In fact, we're laying down ports twice, once in horizon as a resource rewind of apache2s version, and once in graphite as a clone.

https://github.com/rcbops-cookbooks/graphite/blob/master/recipes/graphite.rb#L101

cfarquhar commented 10 years ago

This should help. With each run we alternate between having and not having an IP for the Listen and NameVirtualHost directives.

root@xxxxxx-controller01:~# md5sum /var/chef/backup/etc/apache2/ports.conf.chef-201403161*
1fb85d901766a1381f215bee4246011e  /var/chef/backup/etc/apache2/ports.conf.chef-20140316122801
9a60a3430b62e8838220d4dcf8d8ebae  /var/chef/backup/etc/apache2/ports.conf.chef-20140316125919
1fb85d901766a1381f215bee4246011e  /var/chef/backup/etc/apache2/ports.conf.chef-20140316125921
9a60a3430b62e8838220d4dcf8d8ebae  /var/chef/backup/etc/apache2/ports.conf.chef-20140316133039
1fb85d901766a1381f215bee4246011e  /var/chef/backup/etc/apache2/ports.conf.chef-20140316133041

root@xxxxxx-controller01:~# diff -u /etc/apache2/ports.conf /var/chef/backup/etc/apache2/ports.conf.chef-20140316133041
--- /etc/apache2/ports.conf     2014-03-16 13:30:41.702108427 +0000
+++ /var/chef/backup/etc/apache2/ports.conf.chef-20140316133041 2014-03-16 13:30:39.066029543 +0000
@@ -1,10 +1,10 @@
 #This file generated via template by Chef.
-Listen 80
-NameVirtualHost *:80
+Listen 0.0.0.0:80
+NameVirtualHost 0.0.0.0:80

-Listen 443
-NameVirtualHost *:443
+Listen 0.0.0.0:443
+NameVirtualHost 0.0.0.0:443

-Listen 8080
-NameVirtualHost *:8080
+Listen 0.0.0.0:8080
+NameVirtualHost 0.0.0.0:8080

root@xxxxxx-controller01:~# diff -u /etc/apache2/ports.conf /var/chef/backup/etc/apache2/ports.conf.chef-20140316133039
root@xxxxxx-controller01:~#
claco commented 10 years ago

@cfarquhar Thank you sir. That will definitely help in tracking this down. out of curiosity, do both versions work (with, and without 0.0.0.0:)?

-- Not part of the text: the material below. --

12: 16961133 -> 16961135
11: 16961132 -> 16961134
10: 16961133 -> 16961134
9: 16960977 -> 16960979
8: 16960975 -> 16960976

mancdaz commented 10 years ago

The problem with cloned resources and chef-rewind, is that chef-rewind will only find and edit the first instance of the resource that it finds in the resource collection.

chef-rewind in the referenced issue is doing it's thang, but then the instance of the resource that's being created in the graphite cookbook is throwing things off again.

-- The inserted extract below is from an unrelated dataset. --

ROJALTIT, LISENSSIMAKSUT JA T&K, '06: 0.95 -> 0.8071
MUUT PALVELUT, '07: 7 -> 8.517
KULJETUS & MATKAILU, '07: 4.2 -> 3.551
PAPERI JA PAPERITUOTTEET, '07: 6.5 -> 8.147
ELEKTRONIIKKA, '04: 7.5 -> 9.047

claco commented 10 years ago

This is why chef-edit exists. But cloning is usually the least of our problems. In the spc book, we do resources :type => "name" directly and have no clone warnings.

mancdaz commented 10 years ago

@claco I disconcur. cloning is the problem here. We edit one instance of the template resource to use the correct template (with listen IP:port), but the other resource does not get edited so it lays down the wrong template.

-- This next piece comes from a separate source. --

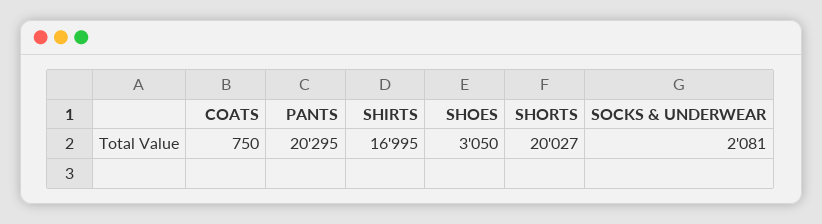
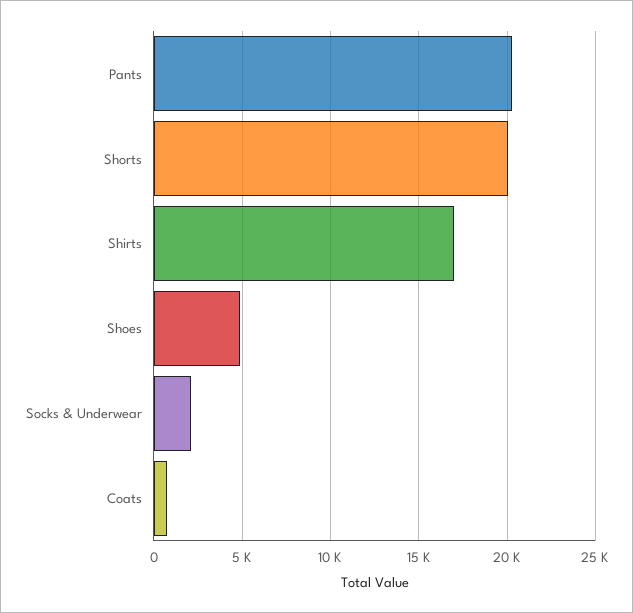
SHOES: 3050 -> 5000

claco commented 10 years ago

Clones are mistakes. If your cookbook creates a clone, edit the resource instead. If upstream does, patch upstream. This is the game. I'm not saying it's great. So, the other resource should also be edited, rather than cloned-via-same-name.

mancdaz commented 10 years ago

@claco yes so we're both essentially saying that both instances of the resource need to be edited/rewound. Whether they are cloned with same name, or instanciated with different names - they are essentially the same resource that lay down the same file, and both need to be edited.

As it happens, the template in the upstream cookbook has been updated such that we don't need to rewind at all any more. As suggested by @odyssey4me in the referenced issue, we can just set the correct attrs before creating the resource.